Until you stop blaming others or circumstances, and instead focused within your self, you can never truly be happy. And if you can never truly be happy, you cannot make anyone happy either. It’s not what I quote from some psycho book but something I verified through my own life’s experience. Just to share, there was a time in my life that I met with a lot of untrue people. People who deceived and told lies. I had always felt unfortunate, sorry for myself (for meeting and trusting them) and blamed them. Until I look at my ownself… and realised that haven’t I myself be always untrue to others also? I also have the habit of telling untrue things and sometimes deceiving others.
Something deep down inside told me that if I want truth, then I must give truth to both myself and others. It may take sometime to wipe up the effects of the past, but after a while, the results will come.

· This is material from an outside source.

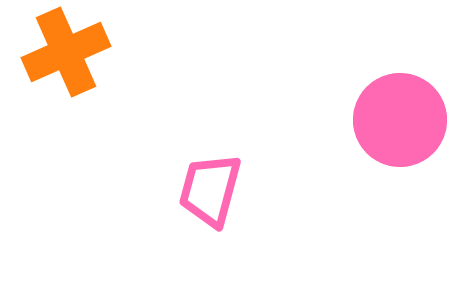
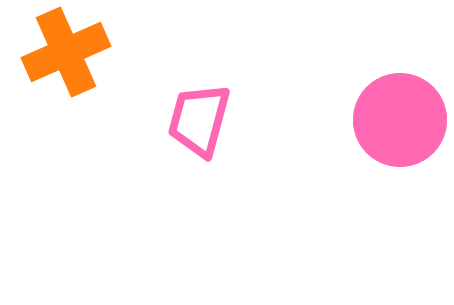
pink trapezoid: moved 11 px left, 70 px up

So I consciously do my best to say and do what I meant. To practice sincerity and be true to our ourselves and others. After sometime (I think, close to a year), I really started seeing results. My life will cross paths with those who eventually become a true and sincere friends. Trust me, it is well worth it.
Many of the time we do not want to open our hearts for fear of getting hurt. I believed that we are in each other’s lives for a reason. Sometimes, when the lesson is achieved…. it is time to part. Even if we are still with the same person, the relationship would have changed… to the better or worst. I find that to be true, even in worst relationships that I’ve known- that we always learn something valuable. When the time come to let go, we must find the strength to do so and move on.